Директор Сизов всегда слушал Васю Гуся с папироской, потому что иначе слушать его не было никакой возможности. Он всегда и на всех нападал, всегда и всех критиковал, хотя был, пожалуй, самым добрым человеком на острове. Сизов познакомился с ним случайно, позапрошлой зимой, когда тянули дорогу от поселка к дальнему выгону и к лаборатории. Дорога шла по самой вершине сопки - среди валунов, здоровенных деревьев и смерзшихся комьев земли. Вася Гусь работал на строительстве дороги взрывником. Он приехал сюда, как он сам говорил, в трехмесячную командировку, а остался на всю жизнь.
В тот день Сизов поднялся к строителям на сопку - посмотреть, как двигались дела. Он забрался на самую вершину и увидел, как по просеке поднимался человек в легоньком пиджачке.
Перевал, который лежал чуть ниже вершины, был закрыт облаками, моросила какая-то гадость: не то дождь, не то крупчатый мокрый снег, а скорее всего и дождь и снег вместе. Наст из-за этого был скользким, и человек, поднимавшийся по просеке, то и дело падал, прижимая к себе бумажный мешок с аммоналом и бикфордовы шнуры, смотанные в круг.
Человеком этим был Вася Гусь. Он сыпал аммонал под особенно кряжистые пни и корневища, которые не поддавались ни рукам, ни бульдозеру. Поднявшись на самую вершину, он остановился рядом с директором Сизовым и достал из кармана свисток.
В тайге пели птицы. Они перелетали с дерева на дерево, ни на шаг не отставая от Васи Гуся.
- Беда мне с ними, - сказал он Сизову, - любит меня птица. И фамилия у меня птичья. Гоню их, пугаю, чтобы под взрывы не лезли. Куда там...

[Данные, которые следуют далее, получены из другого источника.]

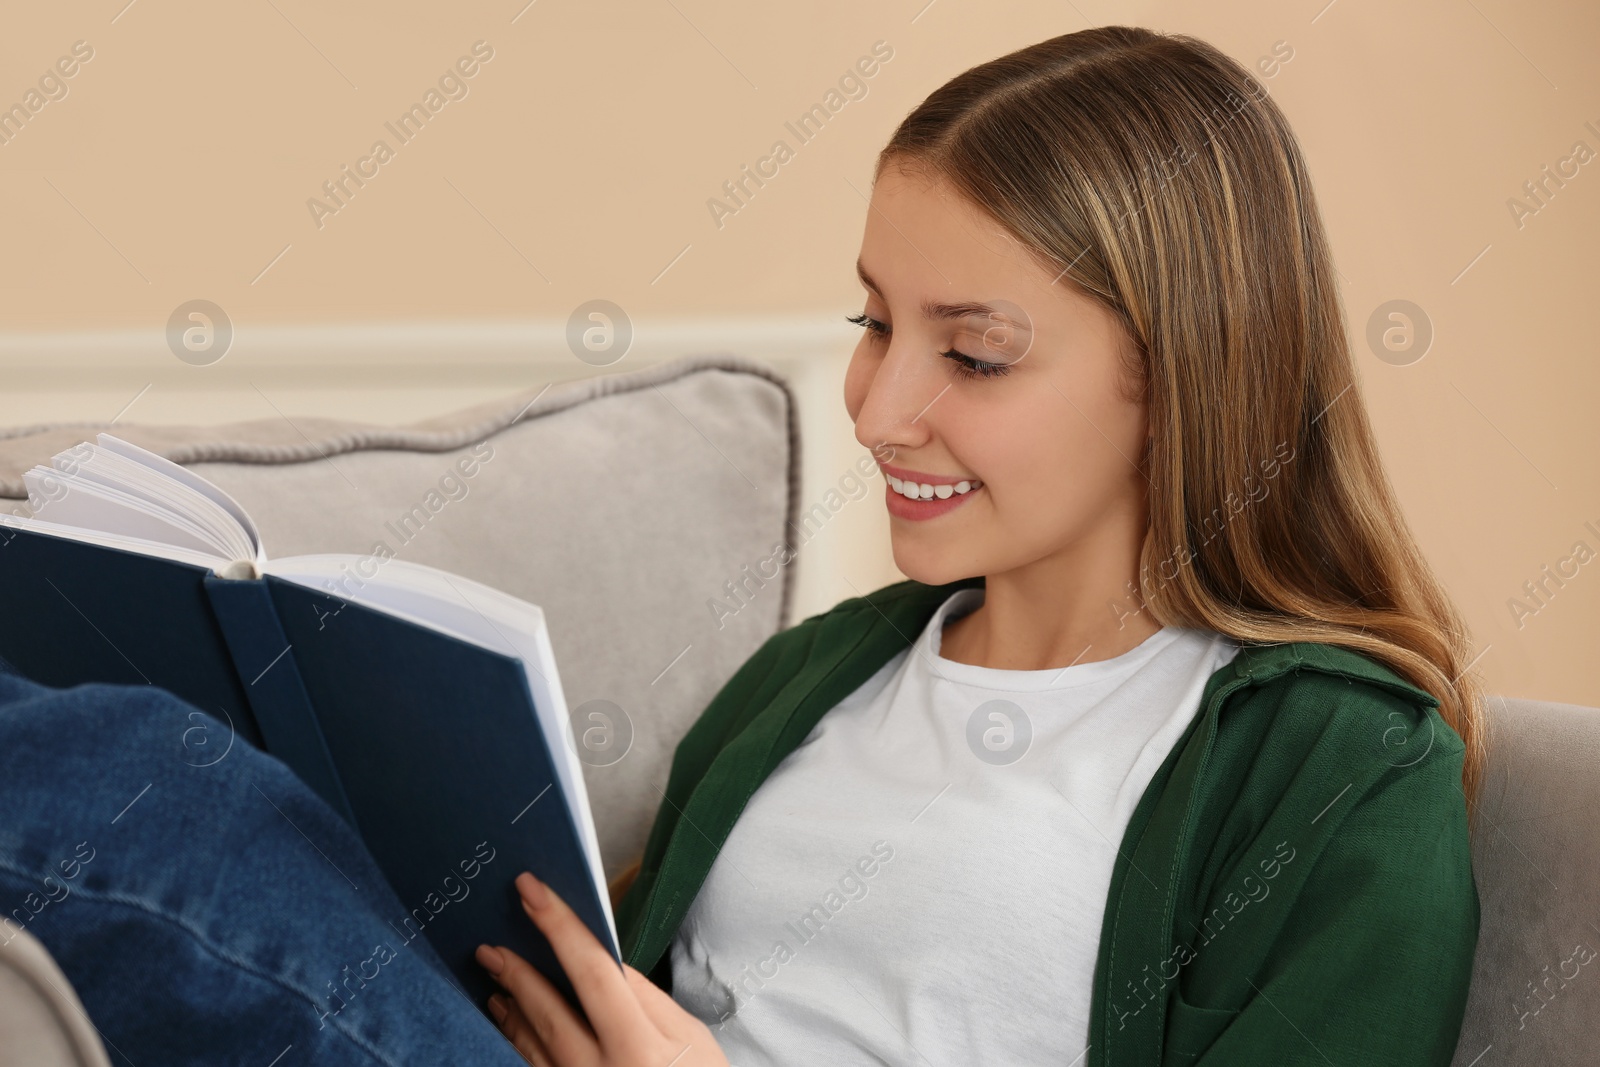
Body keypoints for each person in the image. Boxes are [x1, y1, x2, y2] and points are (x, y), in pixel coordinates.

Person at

Вася посмотрел на просеку, прищурив волоокие свои глаза, и сказал:
- Вы бы отошли, начальник, а то зашибет.
Сизов отошел шагов на двадцать и спрятался за деревом. Он смотрел на Васю Гуся, который стоял в легоньком распахнутом пиджаке. Вокруг него летали птицы, весело переговариваясь друг с другом и - как показалось Сизову - с человеком, фамилия у которого птичья.
Низкие серые облака разорвались, и внизу под перевалом засиял океан молчаливый, бескрайний и прекрасный.

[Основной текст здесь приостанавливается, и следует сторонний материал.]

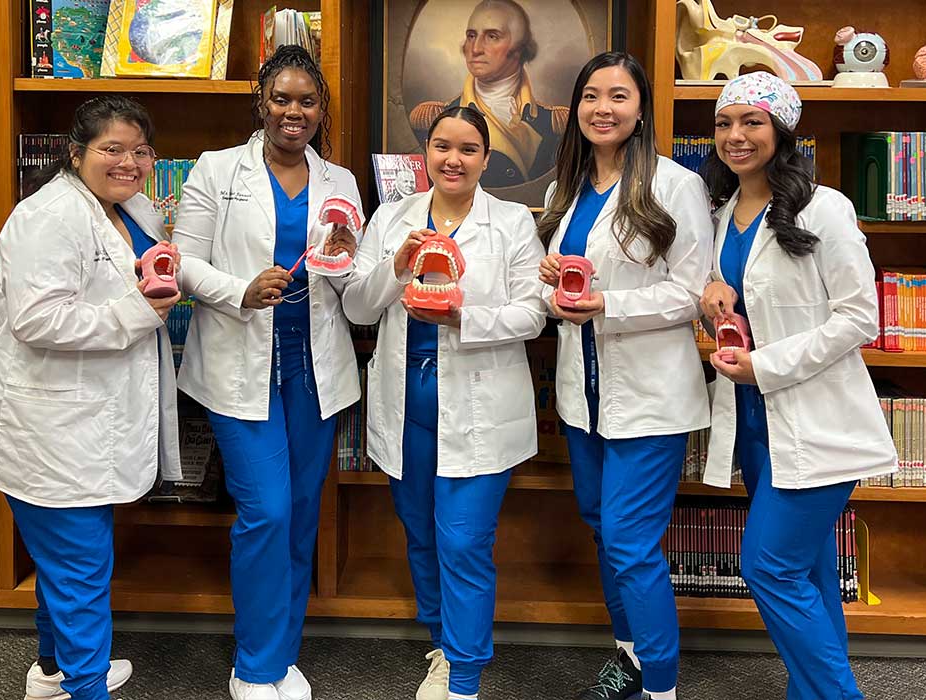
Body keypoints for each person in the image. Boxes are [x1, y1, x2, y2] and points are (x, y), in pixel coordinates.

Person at [0, 95, 184, 700]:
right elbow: (38, 320)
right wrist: (136, 312)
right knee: (80, 569)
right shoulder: (49, 216)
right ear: (75, 153)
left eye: (140, 150)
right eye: (111, 149)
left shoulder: (125, 205)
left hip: (85, 420)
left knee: (65, 563)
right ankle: (87, 686)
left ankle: (54, 670)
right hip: (52, 427)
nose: (130, 162)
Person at [170, 44, 362, 700]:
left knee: (303, 513)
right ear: (261, 102)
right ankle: (253, 664)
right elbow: (183, 262)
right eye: (282, 98)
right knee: (267, 511)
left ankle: (282, 654)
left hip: (314, 368)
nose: (294, 111)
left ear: (319, 111)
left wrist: (351, 266)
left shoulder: (340, 183)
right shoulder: (217, 171)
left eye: (307, 101)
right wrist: (237, 291)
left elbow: (351, 282)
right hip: (237, 363)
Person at [699, 71, 898, 700]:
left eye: (751, 122)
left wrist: (768, 365)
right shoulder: (720, 211)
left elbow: (860, 317)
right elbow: (738, 298)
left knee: (769, 568)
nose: (736, 135)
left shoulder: (825, 208)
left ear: (782, 130)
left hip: (816, 421)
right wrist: (711, 298)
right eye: (725, 122)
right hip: (757, 428)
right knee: (809, 572)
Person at [344, 105, 547, 700]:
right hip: (406, 406)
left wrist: (464, 316)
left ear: (486, 158)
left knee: (463, 540)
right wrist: (397, 265)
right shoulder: (391, 218)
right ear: (424, 153)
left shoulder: (510, 223)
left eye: (467, 149)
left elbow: (534, 313)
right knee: (422, 535)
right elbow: (357, 307)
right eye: (441, 147)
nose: (452, 159)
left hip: (482, 407)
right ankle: (441, 643)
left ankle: (463, 674)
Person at [536, 52, 713, 700]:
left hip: (650, 397)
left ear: (640, 109)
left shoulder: (675, 185)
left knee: (630, 543)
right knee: (603, 529)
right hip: (583, 396)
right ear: (576, 108)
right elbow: (560, 280)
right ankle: (631, 660)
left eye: (617, 96)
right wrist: (553, 286)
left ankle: (661, 688)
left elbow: (691, 292)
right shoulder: (568, 188)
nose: (602, 108)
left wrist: (608, 302)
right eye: (590, 96)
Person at [409, 0, 565, 190]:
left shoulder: (555, 123)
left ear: (519, 48)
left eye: (492, 36)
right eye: (471, 36)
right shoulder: (431, 117)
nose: (475, 49)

Вася долго стоял на вершине перевала. Потом достал из кармана свисток и начал пронзительно и тревожно свистеть, предупреждая людей о взрывах. Он свистел долго, а потом, застегнув пиджачок, начал бегом спускаться вниз по просеке, запаливая бикфордовы шнуры, подведенные к каждой кучке аммонала. Он сбежал по просеке вниз и спрятался в укрытие, сделанное им в яме, оставшейся после корчевки пней. Он выхватил из кармана свисток и начал высвистывать совсем иначе, не так, как десять минут назад. Он теперь свистел не пронзительно и тревожно, а напевно, весело.
Сизов сначала не понял, зачем он это делал. А потом догадался. Он увидал, как к Васе слетелись птицы и расположились на ветках в метре от него.

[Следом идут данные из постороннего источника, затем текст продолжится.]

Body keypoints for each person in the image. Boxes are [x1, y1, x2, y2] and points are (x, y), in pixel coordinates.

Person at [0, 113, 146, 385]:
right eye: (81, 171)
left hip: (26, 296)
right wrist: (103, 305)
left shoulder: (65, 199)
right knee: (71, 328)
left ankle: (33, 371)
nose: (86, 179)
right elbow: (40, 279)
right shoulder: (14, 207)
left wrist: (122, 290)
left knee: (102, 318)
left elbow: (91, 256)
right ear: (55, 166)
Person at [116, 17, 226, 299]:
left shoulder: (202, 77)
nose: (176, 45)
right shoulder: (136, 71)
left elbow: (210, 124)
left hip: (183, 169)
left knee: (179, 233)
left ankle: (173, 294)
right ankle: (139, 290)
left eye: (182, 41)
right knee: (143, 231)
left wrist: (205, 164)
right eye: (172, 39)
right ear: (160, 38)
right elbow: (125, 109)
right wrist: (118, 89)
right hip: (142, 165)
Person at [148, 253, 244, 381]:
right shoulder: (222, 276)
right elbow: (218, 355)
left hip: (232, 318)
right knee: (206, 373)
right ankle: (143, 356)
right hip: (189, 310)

- Послушайте, - сказал Сизов прорабу строителей, который стоял рядом с ним, за деревом, - да он у вас дрессировщик какой-то.
- Ох, и нуда этот дрессировщик! - поморщился прораб. - От него никому спокоя нет.
- Подождите, - продолжал удивляться Сизов, - а как же он птиц к себе приручил?
- А бог его знает... Ребята говорят, он их печеньем прикармливает.
Прораб хотел сказать что-то еще, но не успел, потому что начал рваться аммонал.
К небу взлетали коряги, пни и щепки. И долго еще переругивалось в сопках эхо, тревожное и сердитое. А первый звук, который Сизов услыхал сразу же после того, как смолкло эхо, был неистов и радостен. Это был синичий веселый перезвон и счастливый смех человека, который носит смерть в бумажных мешках, ругается с начальством и прикармливает птиц печеньем...
Сизов пригласил Васю Гуся на работу в совхоз, и тот остался. Сначала он был только шофером, а потом стал шофером-оленеводом. С директором Сизовым Вася говорил всегда задиристо, требуя для оленей деликатесов, не положенных по рациону. Сизов всегда ссорился с Васей из-за этого и опять-таки поэтому - очень его любил.